TASK MATERIAL Block Start
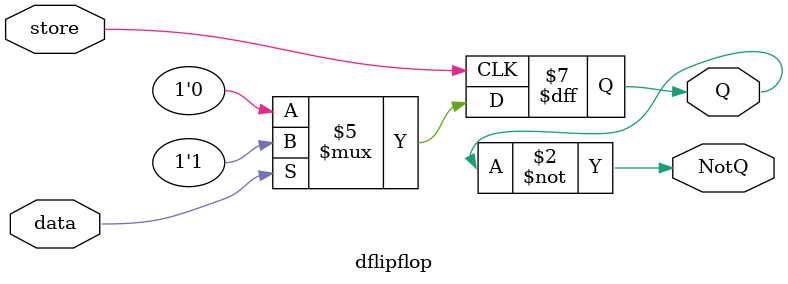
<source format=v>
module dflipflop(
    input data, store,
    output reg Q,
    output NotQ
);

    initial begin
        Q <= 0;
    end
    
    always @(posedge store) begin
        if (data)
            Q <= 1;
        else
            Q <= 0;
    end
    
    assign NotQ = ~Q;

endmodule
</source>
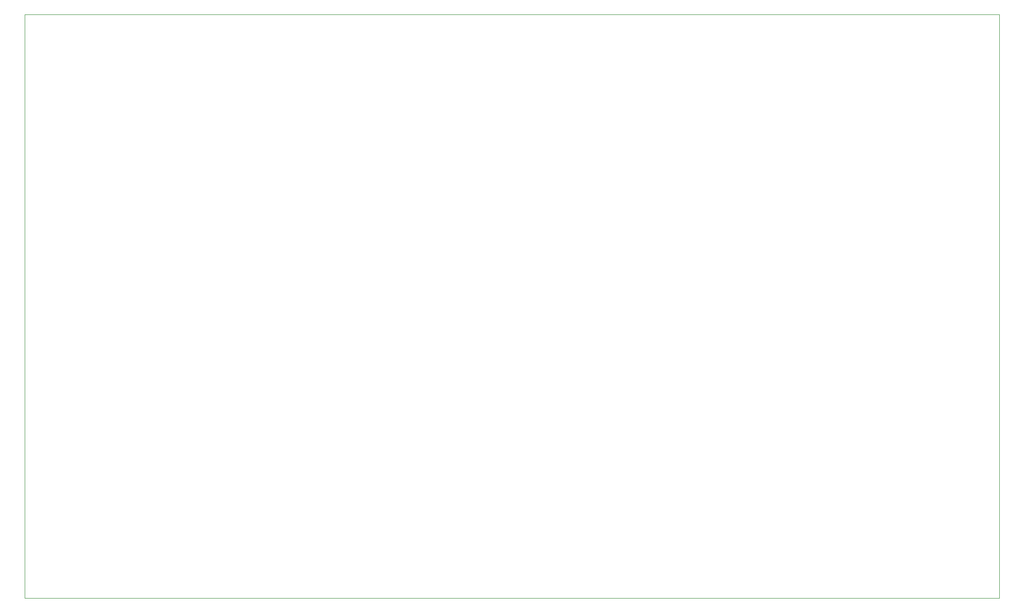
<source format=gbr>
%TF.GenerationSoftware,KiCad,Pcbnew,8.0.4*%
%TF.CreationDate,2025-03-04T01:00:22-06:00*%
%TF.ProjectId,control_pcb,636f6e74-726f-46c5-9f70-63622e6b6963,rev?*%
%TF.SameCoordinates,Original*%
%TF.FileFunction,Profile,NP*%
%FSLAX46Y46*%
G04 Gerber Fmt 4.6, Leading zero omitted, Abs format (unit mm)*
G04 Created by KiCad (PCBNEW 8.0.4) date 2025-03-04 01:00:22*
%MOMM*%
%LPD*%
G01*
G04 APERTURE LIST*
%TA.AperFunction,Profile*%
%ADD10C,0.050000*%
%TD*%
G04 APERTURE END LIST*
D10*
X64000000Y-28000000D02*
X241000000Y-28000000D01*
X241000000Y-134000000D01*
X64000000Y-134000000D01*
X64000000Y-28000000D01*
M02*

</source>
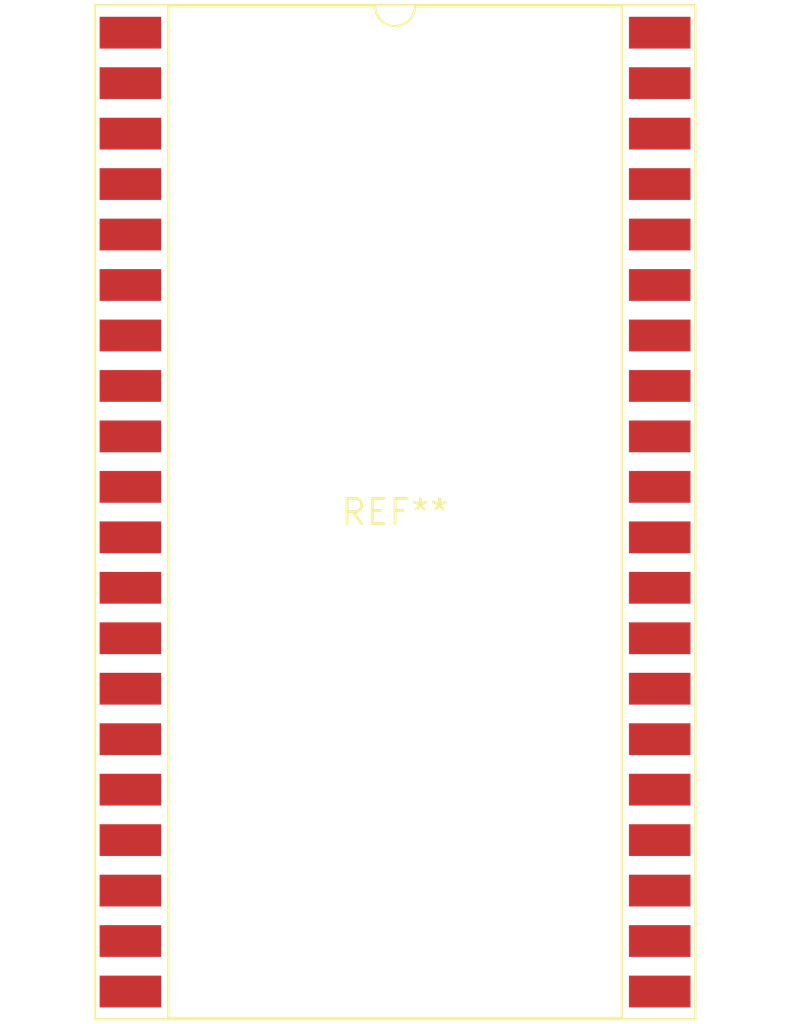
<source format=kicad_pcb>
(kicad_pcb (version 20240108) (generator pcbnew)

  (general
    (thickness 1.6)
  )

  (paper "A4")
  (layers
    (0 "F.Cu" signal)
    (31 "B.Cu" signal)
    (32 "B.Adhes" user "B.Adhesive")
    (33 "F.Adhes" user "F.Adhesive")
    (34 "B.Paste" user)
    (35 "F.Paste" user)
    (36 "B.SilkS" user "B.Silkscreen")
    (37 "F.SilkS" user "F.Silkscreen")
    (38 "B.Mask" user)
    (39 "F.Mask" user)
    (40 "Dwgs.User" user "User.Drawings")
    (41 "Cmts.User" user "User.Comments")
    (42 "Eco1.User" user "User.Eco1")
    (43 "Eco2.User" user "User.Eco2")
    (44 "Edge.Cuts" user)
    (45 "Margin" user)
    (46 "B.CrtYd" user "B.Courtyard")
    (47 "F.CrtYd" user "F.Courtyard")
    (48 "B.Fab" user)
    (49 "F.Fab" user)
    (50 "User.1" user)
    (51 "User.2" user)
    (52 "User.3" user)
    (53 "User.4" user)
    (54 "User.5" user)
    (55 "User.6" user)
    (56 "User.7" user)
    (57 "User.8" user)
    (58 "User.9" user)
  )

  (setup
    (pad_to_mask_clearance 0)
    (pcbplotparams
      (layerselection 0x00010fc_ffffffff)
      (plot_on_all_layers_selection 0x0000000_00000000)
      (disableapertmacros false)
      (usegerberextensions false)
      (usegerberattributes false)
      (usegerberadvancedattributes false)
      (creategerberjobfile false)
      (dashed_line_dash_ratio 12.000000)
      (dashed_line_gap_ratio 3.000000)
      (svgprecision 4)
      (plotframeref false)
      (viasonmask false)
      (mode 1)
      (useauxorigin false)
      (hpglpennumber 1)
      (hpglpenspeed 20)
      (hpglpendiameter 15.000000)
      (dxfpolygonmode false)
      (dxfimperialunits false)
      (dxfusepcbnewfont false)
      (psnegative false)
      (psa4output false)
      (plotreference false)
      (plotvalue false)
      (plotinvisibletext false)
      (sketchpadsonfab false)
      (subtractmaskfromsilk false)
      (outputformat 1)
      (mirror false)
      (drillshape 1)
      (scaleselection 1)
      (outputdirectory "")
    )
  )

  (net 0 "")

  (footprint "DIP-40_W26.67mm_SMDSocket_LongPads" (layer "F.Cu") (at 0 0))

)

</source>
TASK MATERIAL Block End
THE TASK:
Every line in the data that holds the string "Courtyard" should be returned.

ANSWER FOR THE TASK:
    (46 "B.CrtYd" user "B.Courtyard")
    (47 "F.CrtYd" user "F.Courtyard")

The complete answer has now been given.